Except as otherwise dictated by legal requirements, individuals will be notified of access to or disclosure of the contents of their email, voice mail or their computer accounts as soon as is practical. In cases where such notification might jeopardize an ongoing investigation of suspected wrongdoing it may be delayed until the conclusion of the investigation. The Office of General Counsel and the CISO is responsible for maintaining an official record of email searches performed by authorized parties.
Students are provided email and computer accounts for personal and academic activities. While the University does not generally monitor or access the contents of a student's email, network logs, or computer accounts, it reserves the right to do so. Access to and disclosure of a student's email messages, network logs, or the contents of his or her computer accounts can be authorized only by agreement with the CISO and any one of the following: Provost, Vice President of Student Affairs and Enrollment Management or their designee and always in consultation with the Office of General Counsel.
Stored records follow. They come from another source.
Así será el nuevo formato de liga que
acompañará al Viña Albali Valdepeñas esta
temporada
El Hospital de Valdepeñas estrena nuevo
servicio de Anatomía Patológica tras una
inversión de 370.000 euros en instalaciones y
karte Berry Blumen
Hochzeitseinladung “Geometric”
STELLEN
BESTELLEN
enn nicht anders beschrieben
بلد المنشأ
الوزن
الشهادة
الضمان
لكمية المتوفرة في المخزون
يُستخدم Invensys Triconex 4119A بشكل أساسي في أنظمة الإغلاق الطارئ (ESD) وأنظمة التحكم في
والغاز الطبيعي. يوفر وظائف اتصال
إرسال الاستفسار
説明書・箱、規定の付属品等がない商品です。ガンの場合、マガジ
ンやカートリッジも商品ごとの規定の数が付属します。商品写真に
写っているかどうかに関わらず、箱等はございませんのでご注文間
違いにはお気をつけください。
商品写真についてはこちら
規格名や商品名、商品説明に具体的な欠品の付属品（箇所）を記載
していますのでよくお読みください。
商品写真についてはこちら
The University has the utmost respect for the freedom of thought and expression that are at the core of NIU's academic mission. Whenever possible, the University will resolve any doubts about the need to access a University computer or other systems in favor of a faculty member's privacy interest. Computer files, email and voice mail created, stored, transmitted or received by faculty will be afforded the same level of privacy as the contents of their offices. Access to faculty records in connection with investigations carried out by any authorized NIU organization will consult with the Provost prior to searching files or materials. All items taken or copied during an investigation will be documented and a copy of that list provided to the Provost. The Provost in cooperation with the investigating organization will jointly notify the faculty member at the earliest feasible opportunity. Except as otherwise dictated by legal requirements, the procedures outlined in that policy will be followed with respect to a faculty member's files, computer files, email or voice mail in connection with other investigations or proceedings.
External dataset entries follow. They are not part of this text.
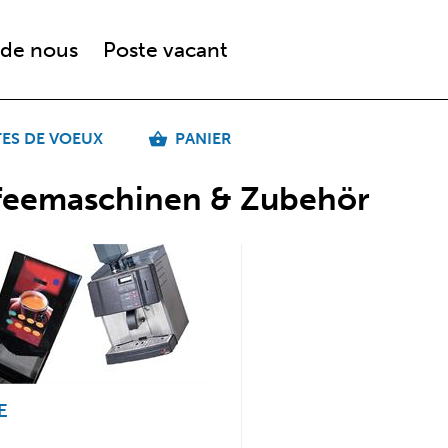
 de nous
Poste vacant
TES DE VOEUX
PANIER
feemaschinen & Zubehör
E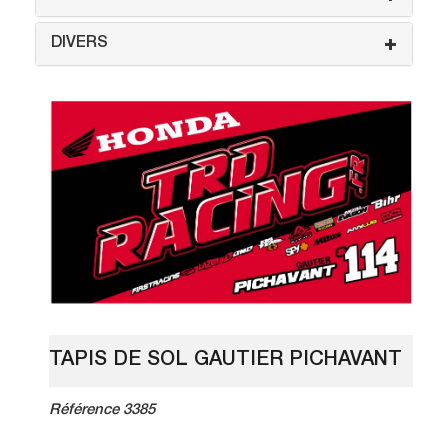
DIVERS
TAPIS DE SOL GAUTIER PICHAVANT
Référence 3385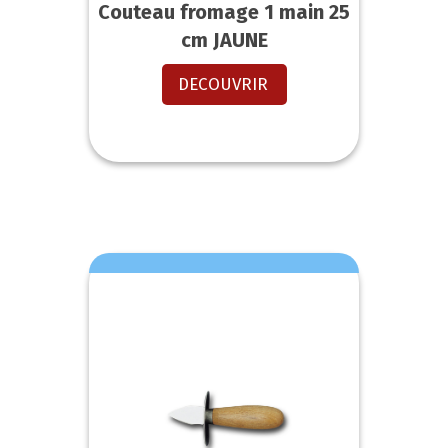
Couteau fromage 1 main 25
cm JAUNE
DECOUVRIR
As noted above, it is not NIU policy to arbitrarily access staff members' electronically stored information. As noted above, NIU's need for information will normally be met by first asking an employee for it. In cases where asking isn’t prudent, the CISO in coordination with HR and/or the division Vice President and always in consultation with General Counsel may authorize access, review and release of the contents of staff computer files, email or voice mail transmitted over or stored on NIU-N. All items taken or copied during an investigation will be documented and secured by the CISO or the requesting division's authorized official.
Some individuals have multiple University affiliations (e.g. students employed by the University). When the need for access to information arises from a particular status, the provisions above for that status will be applied. In other cases, the provisions for the individual's primary status will be applied.
Members of NIU’s community who believe that this policy has been violated with respect to their privacy should initially attempt to resolve the issue within their unit or department, if necessary with the mediation of the leadership of their representative assembly or the University Ombudsman. Others who become aware of violations of this policy should report them to the CISO, Office of General Counsel, HR or the Office of Student Affairs and Enrollment Management. All University offices that substantiate such violations should report them to the CISO, who will monitor them for repeat instances and patterns. Those who violate this policy may be subject to disciplinary procedures up to and including dismissal. Cases of serious, deliberate criminal conduct may be referred to the NIU Department of Police and Public Safety or other external authorities that may result in civil or criminal proceedings.
It is essential that all phases of any investigation or discovery be completed as expeditiously as possible to minimize any potential negative image impact; time is of the essence especially when users are placed on administrative leave.